Face the Raven is also extremely plot convenient, essentially setting things up in such a manner to make sure Clara dies. Take her confidence for example, Clara is “over-confident”, but a truly overconfident person wouldn’t even need to take on the Chronolock because they are so sure they’ll win that they wouldn’t even need to risk it. So in this sense, Clara’s overconfidence is above “let me take the tattoo, we’ll save the day later”, but below “I don’t even need to take it off you because we’re so good we don’t even have to risk”. In other words, Clara’s overconfidence is just convenient enough for the plot. Conveniently, the Raven can find you across all of time and space so time travel is out of the question. So why does it need contracts to kill people? And despite not caring about which soul it takes, the Raven still manages to care enough to be put off when the tattoo has been passed without being informed first. Ashildr didn’t foresee someone taking over the Chronolock from someone else, despite the fact that the couple earlier in the episode spoke about it. How convenient that Ashildr doesn’t bother telling the TARDIS trio that she can’t remove the Chronolock if they try to pass it on to someone else?

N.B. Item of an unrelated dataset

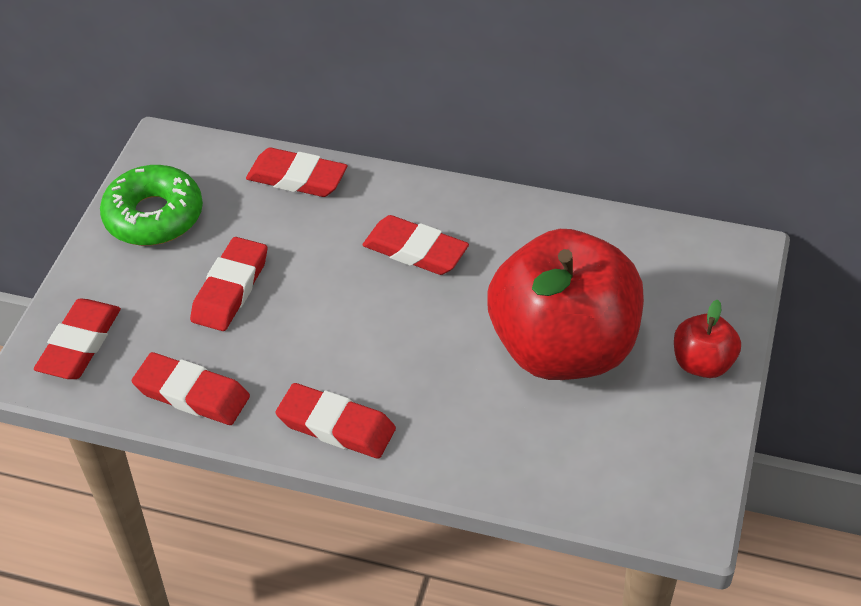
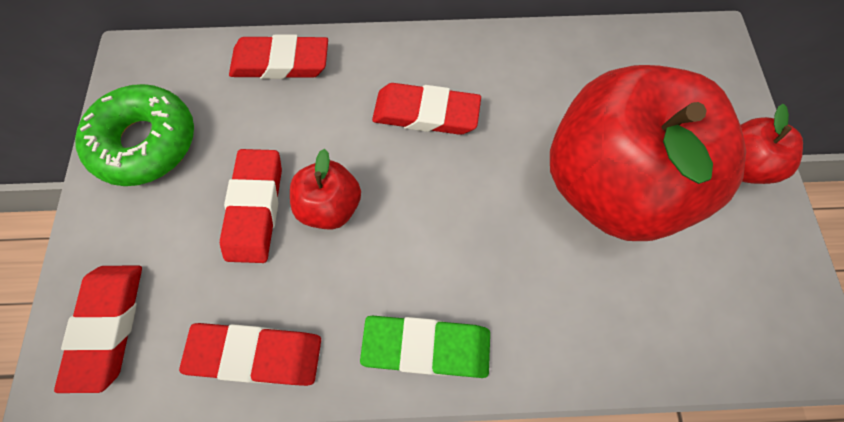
camera: 20 degrees left, 20 degrees up
red eraser [275,383,396,459] -> green eraser [360,316,490,378]
none -> red apple [290,149,361,229]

And yet, all the Clara negatives above are tiny nitpicks which do not bother me too much (she is dead after all), but may a casual viewer.


The Nerdy

This week featured a bunch of in-universe callbacks and references to past episodes, but most of them are easily recognisable.

The Doctor says “Remember 82” whilst looking for the Trap Streets. 1982 was the year Earthshock was broadcast, the last Doctor Who story to have a companion killed off.

The Trap Street looks a lot like Diagon Alley from the Harry Potter franchise.

One of the alien posters in the Trap Street is written in Aurebesh. Aurebesh is a language in the Star Wars franchise. The text reads “Delorean” and there’s a picture of a flux capacitor from the Back to the Future movies underneath it.

And would it surprise you all to know that if Doctor Who was a legal programme, then Ashildr would be guilty of Clara’s murder? It’s called Dolus Eventualis:
“Intent in the form of dolus eventualis or legal intention, is present when the perpetrator objectively foresees the possibility of his/her act causing death and persists regardless of the consequences, suffices to find someone guilty of murder.”
While Ashildr mentioned not foreseeing Clara taking Rigsy’s place, she was aware that death would be guaranteed if Rigsy passed the curse onto someone else. Regardless of this possibility of death existing, she still cast the death curse. Which means unless she is above the law, we won’t see Ashildr again because her soul now belongs to the Raven as well.

Tomorrow is unique for a number of reasons. Doctor Who steps way outside its normal comfort zone by not only giving us the first solo Doctor adventure since The Deadly Assassin, but also removing all other characters (sans the Veil) and labelling Heaven Sent a fifty-minute Capaldi monologue. As far as experimental episodes go, this one sounds as though it’s been hyped to planetary proportions, but will this be the Blink of the Capaldi Era, or has Doctor Who bit off more than it can chew this time?